Render this sentence from the text on the delayed permanent residence application into Spanish: "His application for permanent residence was nevertheless delayed for another six years and he was forced to seek judicial review after a subsequent negative determination."

§ **Text excerpt**
..............................
5.8Furthermore, without disputing the accessory character of article 2 (3), the author strongly opposes the State party’s argument that the right to an effective remedy is not engaged because there has not been any violation of a substantive Covenant right. The author relies upon his original and subsequent submissions, alleging a violation of articles 14, 17, 19, 22 and 26 and seeking remedies.

5.9As for the merits, the author claims that the 13-year delay in processing his application for permanent residence was patently unreasonable in the circumstances and amounted to a violation of article 14 (1). The Committee has made it clear in its jurisprudence that “an important aspect of the fairness of a hearing is its expeditiousness” and that “delays in civil proceedings that cannot be justified by the complexity of the case or the behaviour of the parties detract from the principle of a fair hearing enshrined in paragraph 1” of article 14. In Lederbauer v. Austria, the Committee stated that “whether a delay is unreasonable must be assessed in the light of the circumstances of each case, taking into account, inter alia, the complexity of the case, the conduct of the parties, the manner in which the case was dealt with by the administrative and judicial authorities, and any detrimental effects that the delay may have had on the legal position of the complainant.” In this regard, the author submits that neither the fact that counter-terrorism was a relatively new area for Citizenship and Immigration Canada when he applied for permanent residence, nor the increased focus on national security after 11 September 2001, justifies the inordinate delay in the processing of his application. Moreover, any complexities in his case relating to the question of security risk were resolved when the Security Intelligence Review Committee found conclusively that the author had not been a member of a terrorist organization. His application for permanent residence was nevertheless delayed for another six years and he was forced to seek judicial review after a subsequent negative determination.
..............................
§ **Input data**
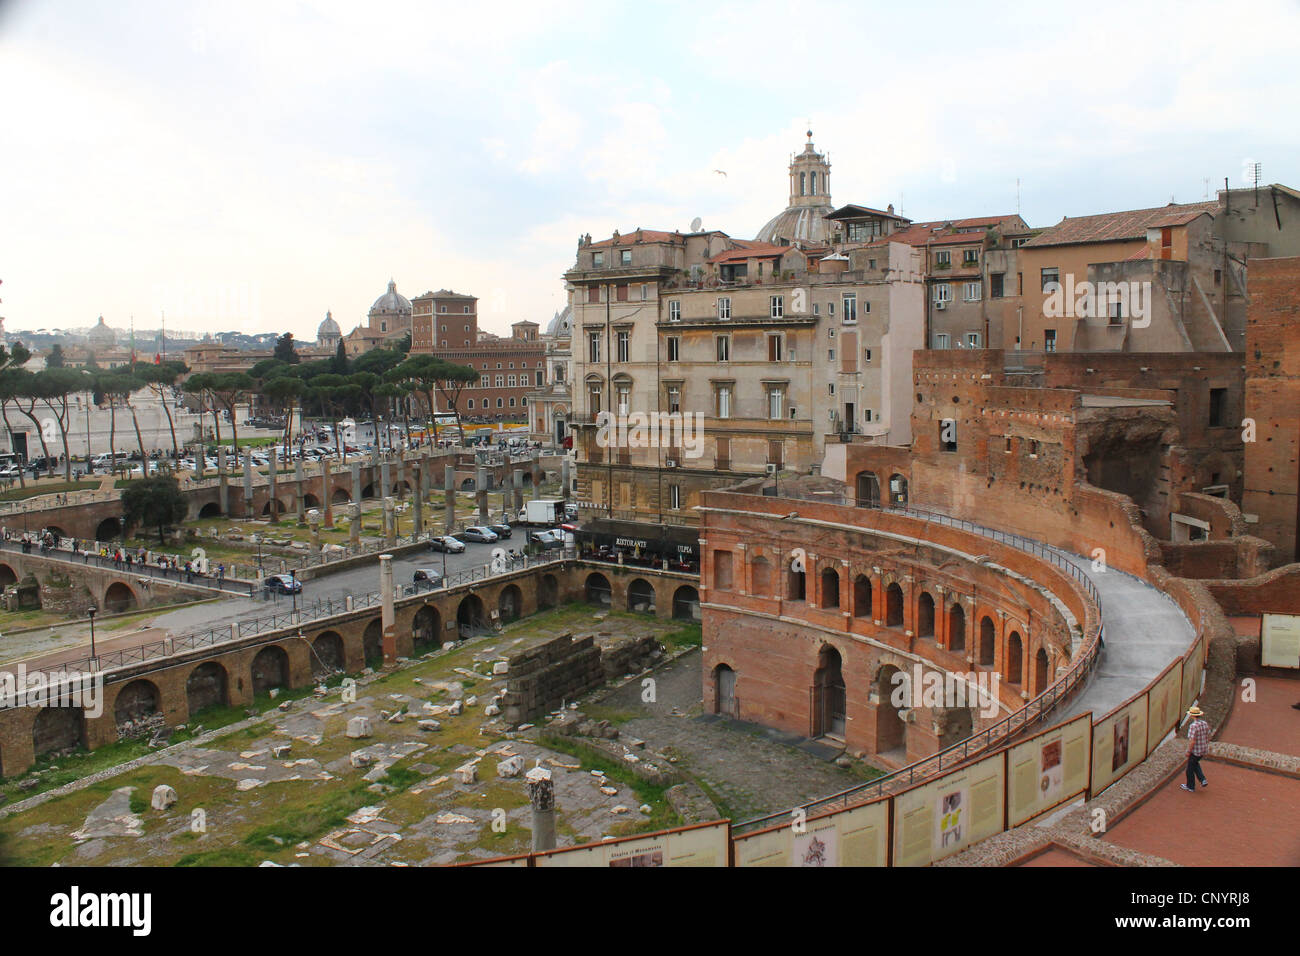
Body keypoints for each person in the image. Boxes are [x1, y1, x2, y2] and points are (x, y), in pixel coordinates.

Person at [1181, 705, 1210, 792]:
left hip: (1195, 750)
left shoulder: (1193, 726)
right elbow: (1209, 734)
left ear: (1192, 715)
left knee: (1189, 769)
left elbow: (1192, 741)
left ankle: (1190, 786)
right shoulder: (1204, 723)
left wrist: (1188, 751)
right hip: (1203, 749)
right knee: (1195, 763)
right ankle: (1202, 779)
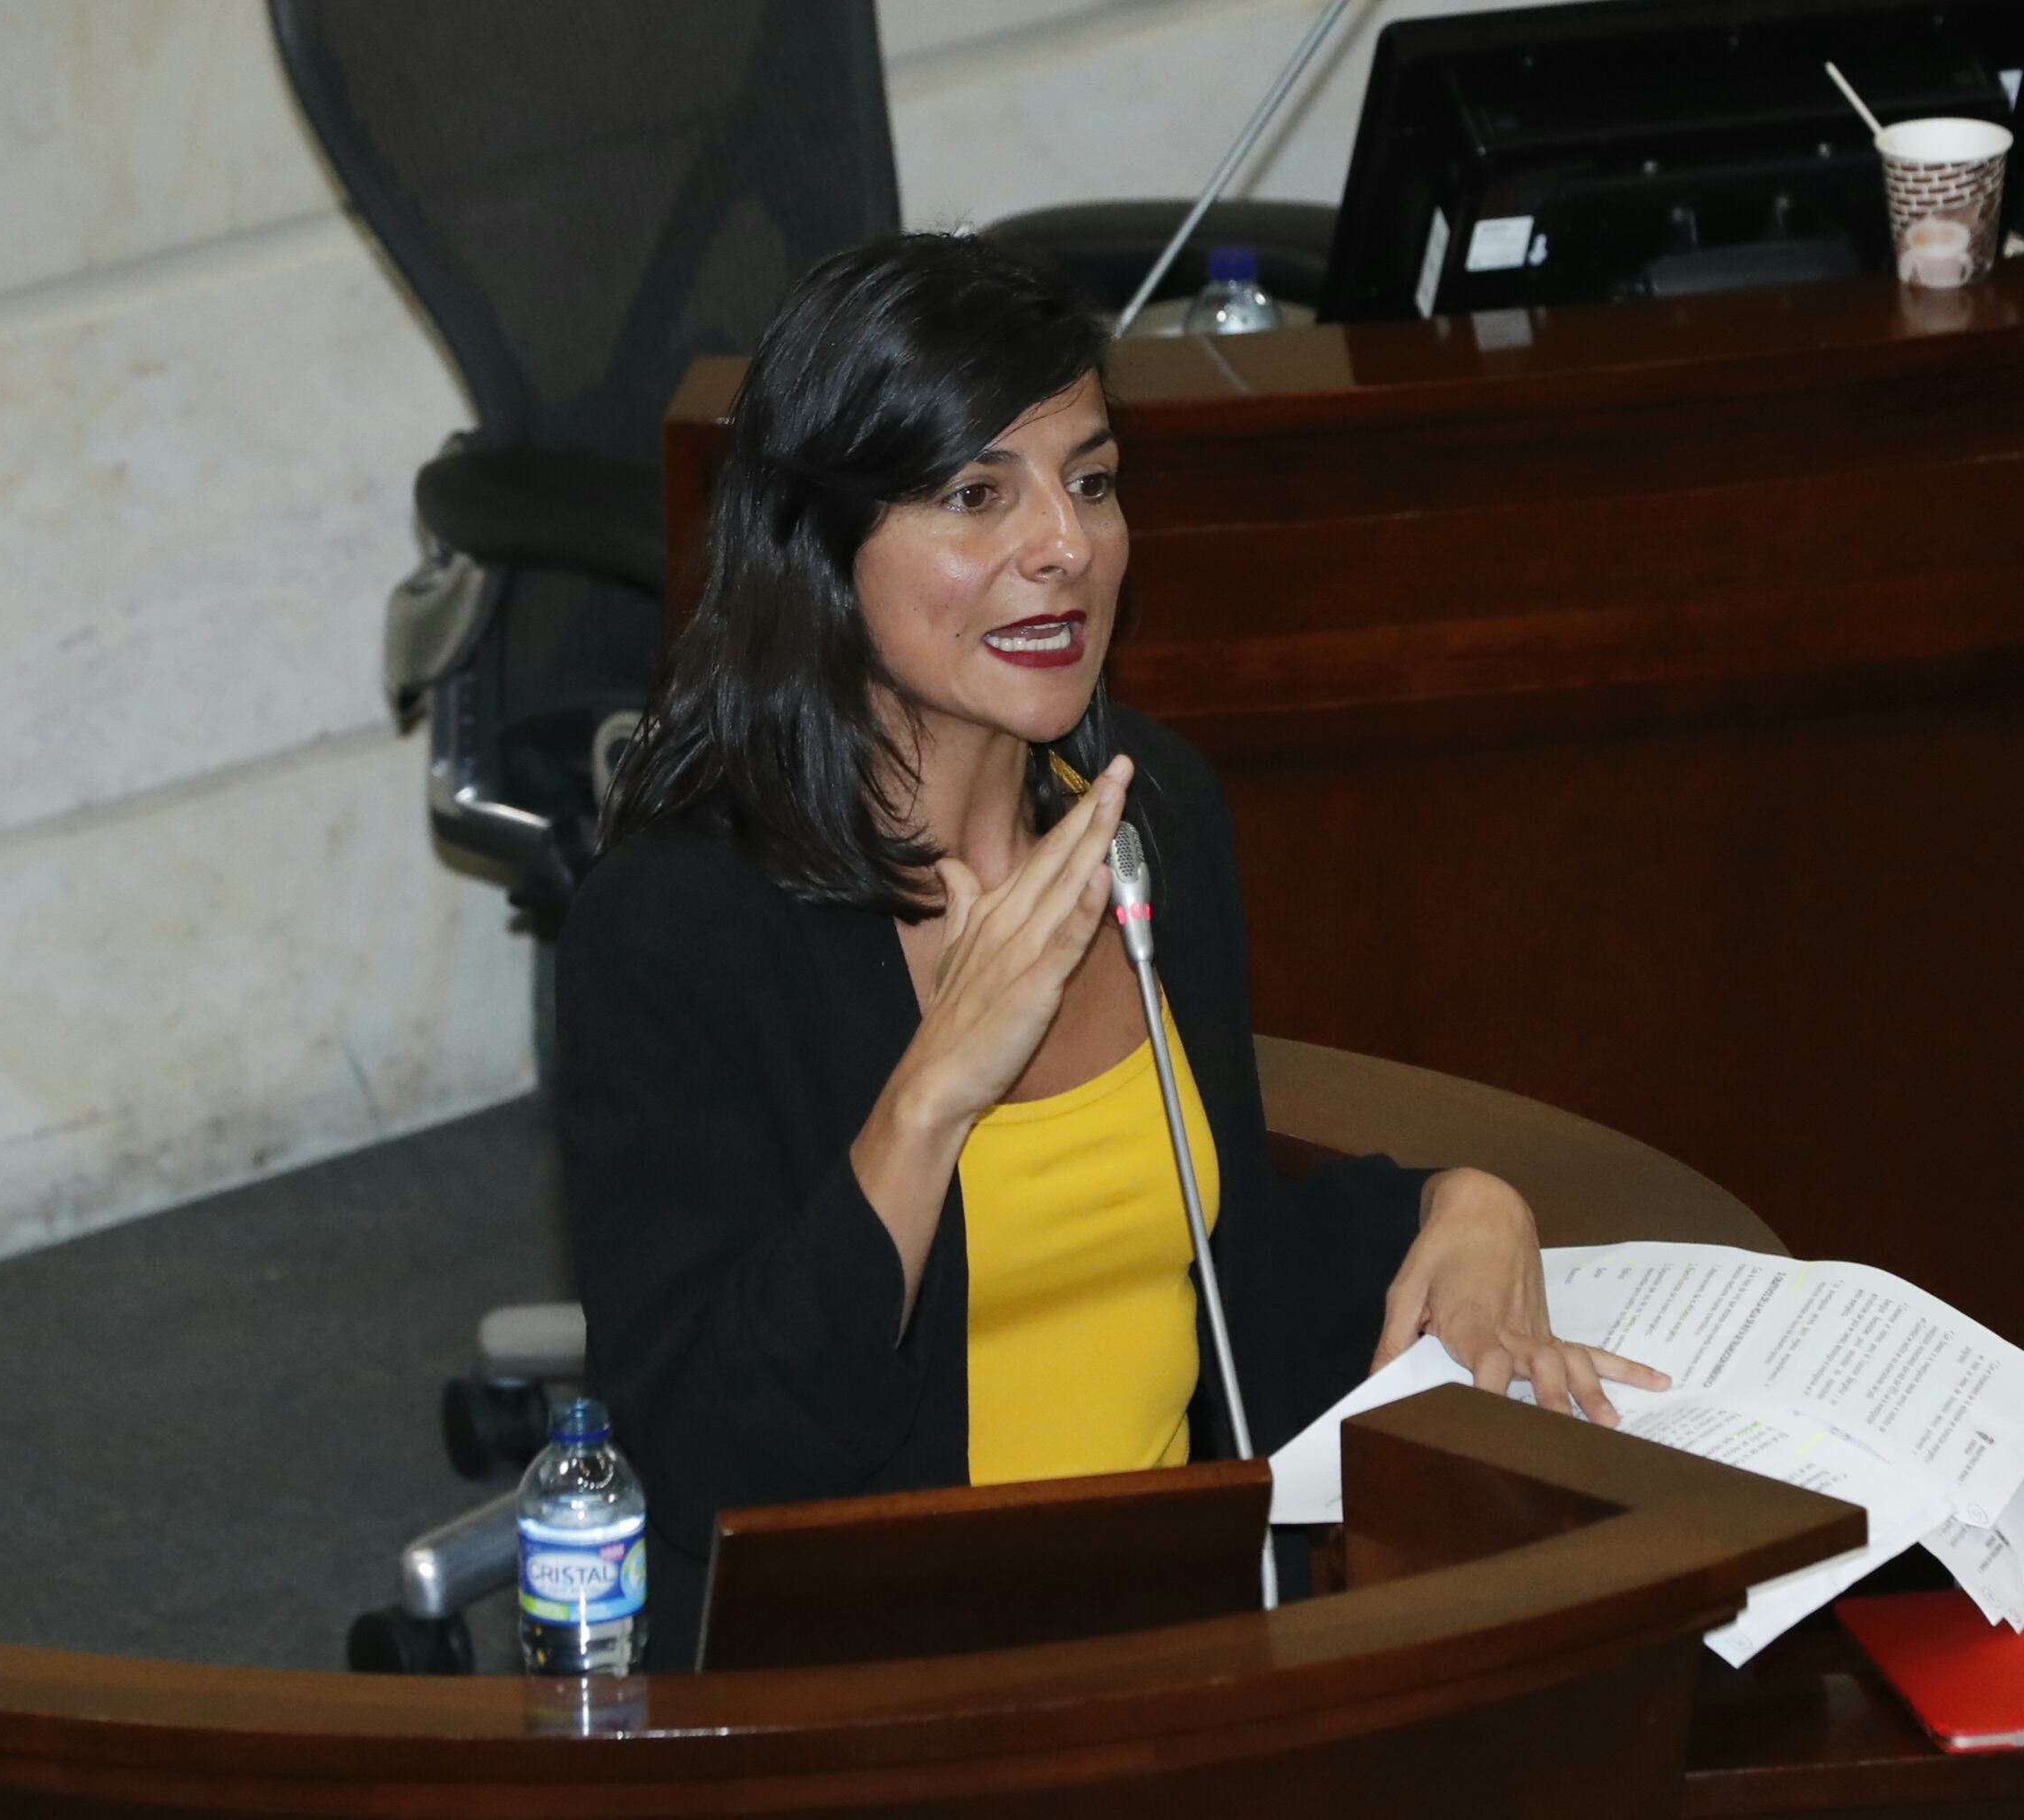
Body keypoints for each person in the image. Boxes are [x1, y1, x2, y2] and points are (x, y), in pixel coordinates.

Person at [556, 232, 1666, 1670]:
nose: (1065, 548)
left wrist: (1463, 1202)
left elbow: (1210, 1287)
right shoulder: (677, 928)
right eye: (975, 494)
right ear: (820, 548)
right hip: (880, 1707)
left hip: (1177, 1664)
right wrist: (933, 1093)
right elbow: (719, 1463)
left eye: (1089, 481)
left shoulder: (1148, 818)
..............................
§ **Exercise response**
No obstante, su solicitud de residencia permanente se retrasó otros seis años y él se vio obligado a solicitar una revisión judicial tras una posterior decisión negativa.